Put the lines below into a JSON list of strings, one string per line with blank lines omitted, covering only the stretch from the line containing "When it starts, connect" through the line containing "## Data Description", both included. Leave the pictures out of the list.

— DATA LISTING —
++++++++++++++++++++

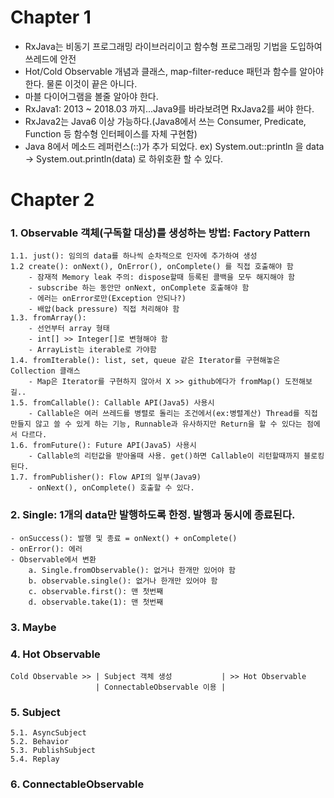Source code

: # Chapter 1
- RxJava는 비동기 프로그래밍 라이브러리이고 함수형 프로그래밍 기법을 도입하여 쓰레드에 안전
- Hot/Cold Observable 개념과 클래스, map-filter-reduce 패턴과 함수를 알아야 한다. 물론 이것이 끝은 아니다.
- 마블 다이어그램을 볼줄 알아야 한다.
- RxJava1: 2013 ~ 2018.03 까지...Java9를 바라보려면 RxJava2를 써야 한다.
- RxJava2는 Java6 이상 가능하다.(Java8에서 쓰는 Consumer, Predicate, Function 등 함수형 인터페이스를 자체 구현함)
- Java 8에서 메소드 레퍼런스(::)가 추가 되었다.
  ex) System.out::println 을
        data -> System.out.println(data) 로 하위호환 할 수 있다.


# Chapter 2
### 1. Observable 객체(구독할 대상)를 생성하는 방법: Factory Pattern
	1.1. just(): 임의의 data를 하나씩 순차적으로 인자에 추가하여 생성
	1.2 create(): onNext(), OnError(), onComplete() 를 직접 호출해야 함
		- 잠재적 Memory leak 주의: dispose할때 등록된 콜백을 모두 해지해야 함
		- subscribe 하는 동안만 onNext, onComplete 호출해야 함
		- 에러는 onError로만(Exception 안되나?)
		- 배압(back pressure) 직접 처리해야 함
	1.3. fromArray():
		- 선언부터 array 형태
		- int[] >> Integer[]로 변형해야 함
		- ArrayList는 iterable로 가야함
	1.4. fromIterable(): list, set, queue 같은 Iterator를 구현해놓은 Collection 클래스
		- Map은 Iterator를 구현하지 않아서 X >> github에다가 fromMap() 도전해보길..
	1.5. fromCallable(): Callable API(Java5) 사용시
		- Callable은 여러 쓰레드를 병렬로 돌리는 조건에서(ex:병렬계산) Thread를 직접 만들지 않고 쓸 수 있게 하는 기능, Runnable과 유사하지만 Return을 할 수 있다는 점에서 다르다.
	1.6. fromFuture(): Future API(Java5) 사용시
		- Callable의 리턴값을 받아올때 사용. get()하면 Callable이 리턴할때까지 블로킹 된다.
	1.7. fromPublisher(): Flow API의 일부(Java9)
		- onNext(), onComplete() 호출할 수 있다.

### 2. Single: 1개의 data만 발행하도록 한정. 발행과 동시에 종료된다.
	- onSuccess(): 발행 및 종료 = onNext() + onComplete()
	- onError(): 에러
	- Observable에서 변환
		a. Single.fromObservable(): 없거나 한개만 있어야 함
		b. observable.single(): 없거나 한개만 있어야 함
		c. observable.first(): 맨 첫번째
		d. observable.take(1): 맨 첫번째


### 3. Maybe

### 4. Hot Observable
	Cold Observable >> | Subject 객체 생성           | >> Hot Observable
	                   | ConnectableObservable 이용 |
### 5. Subject
	5.1. AsyncSubject
	5.2. Behavior
	5.3. PublishSubject
	5.4. Replay

### 6. ConnectableObservable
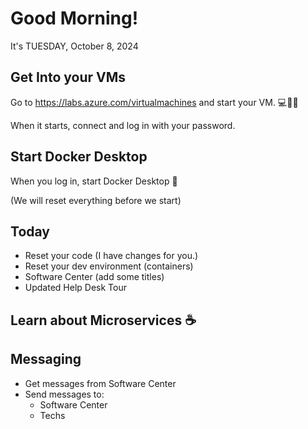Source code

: # Good Morning!

It's TUESDAY, October 8, 2024

## Get Into your VMs

Go to https://labs.azure.com/virtualmachines and start your VM. 💻🏃‍♂️

When it starts, connect and log in with your password.

## Start Docker Desktop 

When you log in, start Docker Desktop 🐳

(We will reset everything before we start)

## Today
- Reset your code (I have changes for you.)
- Reset your dev environment (containers)
- Software Center (add some titles)
- Updated Help Desk Tour

## Learn about Microservices ☕

## Messaging
- Get messages from Software Center
- Send messages to:
    - Software Center
    - Techs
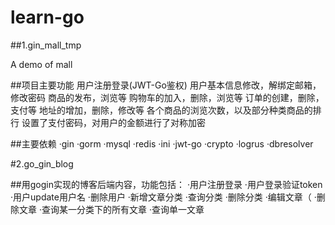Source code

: # learn-go
##1.gin_mall_tmp

A demo of mall 

##项目主要功能
用户注册登录(JWT-Go鉴权)
用户基本信息修改，解绑定邮箱，修改密码
商品的发布，浏览等
购物车的加入，删除，浏览等
订单的创建，删除，支付等
地址的增加，删除，修改等
各个商品的浏览次数，以及部分种类商品的排行
设置了支付密码，对用户的金额进行了对称加密

##主要依赖
·gin
·gorm
·mysql
·redis
·ini
·jwt-go
·crypto
·logrus
·dbresolver

#2.go_gin_blog

##用gogin实现的博客后端内容，功能包括：
·用户注册登录
·用户登录验证token
·用户update用户名
·删除用户
·新增文章分类
·查询分类
·删除分类
·编辑文章（
·删除文章
·查询某一分类下的所有文章
·查询单一文章
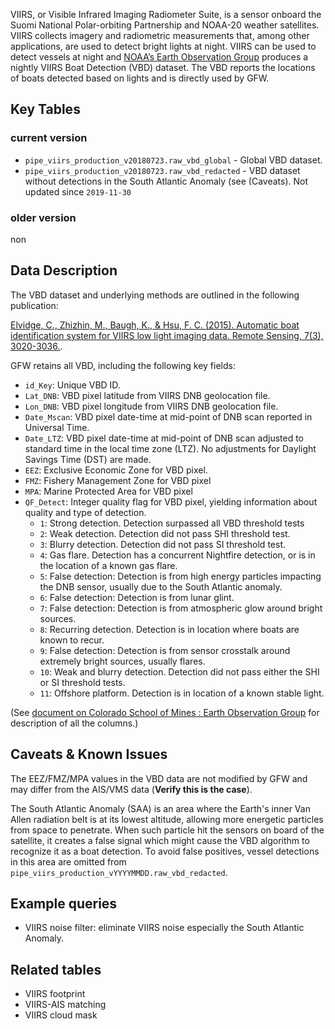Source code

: VIIRS, or Visible Infrared Imaging Radiometer Suite, is a sensor onboard the Suomi National Polar-orbiting Partnership and NOAA-20 weather satellites. VIIRS collects imagery and radiometric measurements that, among other applications, are used to detect bright lights at night. VIIRS can be used to detect vessels at night and [NOAA’s Earth Observation Group](https://www.ngdc.noaa.gov/eog/index.html) produces a nightly VIIRS Boat Detection (VBD) dataset. The VBD reports the locations of boats detected based on lights and is directly used by GFW.

## Key Tables

### current version

+ `pipe_viirs_production_v20180723.raw_vbd_global` - Global VBD dataset. 
+ `pipe_viirs_production_v20180723.raw_vbd_redacted` - VBD dataset without detections in the South Atlantic Anomaly (see (Caveats). Not updated since `2019-11-30`

### older version

non

## Data Description

The VBD dataset and underlying methods are outlined in the following publication:

[Elvidge, C., Zhizhin, M., Baugh, K., & Hsu, F. C. (2015). Automatic boat identification system for VIIRS low light imaging data. Remote Sensing, 7(3), 3020-3036.](https://www.mdpi.com/2072-4292/7/3/3020). 

GFW retains all VBD, including the following key fields:

+ `id_Key`: Unique VBD ID.
+ `Lat_DNB`: VBD pixel latitude from VIIRS DNB geolocation file.
+ `Lon_DNB`: VBD pixel longitude from VIIRS DNB geolocation file.
+ `Date_Mscan`: VBD pixel date-time at mid-point of DNB scan reported in Universal Time.
+ `Date_LTZ`: VBD pixel date-time at mid-point of DNB scan adjusted to standard time in the local time zone (LTZ). No adjustments for Daylight Savings Time (DST) are made.
+ `EEZ`: Exclusive Economic Zone for VBD pixel.
+ `FMZ`: Fishery Management Zone for VBD pixel
+ `MPA`: Marine Protected Area for VBD pixel
+ `QF_Detect`: Integer quality flag for VBD pixel, yielding information about quality and type of detection.
  + `1`: Strong detection. Detection surpassed all VBD threshold tests
  + `2`: Weak detection. Detection did not pass SHI threshold test.
  + `3`: Blurry detection. Detection did not pass SI threshold test.
  + `4`: Gas flare. Detection has a concurrent Nightfire detection, or is in the location of a known gas flare.
  + `5`: False detection: Detection is from high energy particles impacting the DNB sensor, usually due to the South Atlantic anomaly.
  + `6`: False detection: Detection is from lunar glint.
  + `7`: False detection: Detection is from atmospheric glow around bright sources.
  + `8`: Recurring detection. Detection is in location where boats are known to recur.
  + `9`: False detection: Detection is from sensor crosstalk around extremely bright sources, usually flares.
  + `10`: Weak and blurry detection. Detection did not pass either the SHI or SI threshold tests.
  + `11`: Offshore platform. Detection is in location of a known stable light.

(See [document on Colorado School of Mines : Earth Observation Group](https://eogdata.mines.edu/vbd/vbd_readme_v23_r20180824.xlsx) for description of all the columns.)


## Caveats & Known Issues

The EEZ/FMZ/MPA values in the VBD data are not modified by GFW and may differ from the AIS/VMS data (**Verify this is the case**).

The South Atlantic Anomaly (SAA) is an area where the Earth's inner Van Allen radiation belt is at its lowest altitude, allowing more energetic particles from space to penetrate. When such particle hit the sensors on board of the satellite, it creates a false signal which might cause the VBD algorithm to recognize it as a boat detection. To avoid false positives, vessel detections in this area are omitted from `pipe_viirs_production_vYYYYMMDD.raw_vbd_redacted`.

## Example queries

- VIIRS noise filter: eliminate VIIRS noise especially the South Atlantic Anomaly.


## Related tables

- VIIRS footprint
- VIIRS-AIS matching
- VIIRS cloud mask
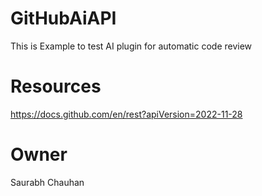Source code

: # GitHubAiAPI
This is Example to test AI plugin for automatic code review

# Resources
https://docs.github.com/en/rest?apiVersion=2022-11-28

# Owner
Saurabh Chauhan
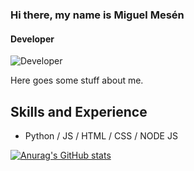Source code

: ### Hi there, my name is Miguel Mesén
#### Developer
![Developer](https://justresults.co.nz/wp-content/uploads/2015/10/web-developer-banner.png)

Here goes some stuff about me.

## Skills and Experience
*  Python / JS / HTML / CSS / NODE JS







[![Anurag's GitHub stats](https://github-readme-stats.vercel.app/api?username=miguemesen)](https://github.com/anuraghazra/github-readme-stats)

++++++++++++++++++++

— EXERCISE RESULT —
[
  "When it starts, connect and log in with your password.",
  "## Start Docker Desktop ",
  "When you log in, start Docker Desktop 🐳",
  "(We will reset everything before we start)",
  "## Today",
  "- Reset your code (I have changes for you.)",
  "- Reset your dev environment (containers)",
  "- Software Center (add some titles)",
  "- Updated Help Desk Tour",
  "## Learn about Microservices ☕",
  "## Messaging",
  "- Get messages from Software Center",
  "- Send messages to:",
  "    - Software Center",
  "    - Techs",
  "Source code",
  ": # learn-go",
  "##1.gin_mall_tmp",
  "A demo of mall ",
  "##项目主要功能",
  "用户注册登录(JWT-Go鉴权)",
  "用户基本信息修改，解绑定邮箱，修改密码",
  "商品的发布，浏览等",
  "购物车的加入，删除，浏览等",
  "订单的创建，删除，支付等",
  "地址的增加，删除，修改等",
  "各个商品的浏览次数，以及部分种类商品的排行",
  "设置了支付密码，对用户的金额进行了对称加密",
  "##主要依赖",
  "·gin",
  "·gorm",
  "·mysql",
  "·redis",
  "·ini",
  "·jwt-go",
  "·crypto",
  "·logrus",
  "·dbresolver",
  "#2.go_gin_blog",
  "##用gogin实现的博客后端内容，功能包括：",
  "·用户注册登录",
  "·用户登录验证token",
  "·用户update用户名",
  "·删除用户",
  "·新增文章分类",
  "·查询分类",
  "·删除分类",
  "·编辑文章（",
  "·删除文章",
  "·查询某一分类下的所有文章",
  "·查询单一文章",
  "Source code",
  ": VIIRS, or Visible Infrared Imaging Radiometer Suite, is a sensor onboard the Suomi National Polar-orbiting Partnership and NOAA-20 weather satellites. VIIRS collects imagery and radiometric measurements that, among other applications, are used to detect bright lights at night. VIIRS can be used to detect vessels at night and [NOAA’s Earth Observation Group](https://www.ngdc.noaa.gov/eog/index.html) produces a nightly VIIRS Boat Detection (VBD) dataset. The VBD reports the locations of boats detected based on lights and is directly used by GFW.",
  "## Key Tables",
  "### current version",
  "+ `pipe_viirs_production_v20180723.raw_vbd_global` - Global VBD dataset. ",
  "+ `pipe_viirs_production_v20180723.raw_vbd_redacted` - VBD dataset without detections in the South Atlantic Anomaly (see (Caveats). Not updated since `2019-11-30`",
  "### older version",
  "non",
  "## Data Description"
]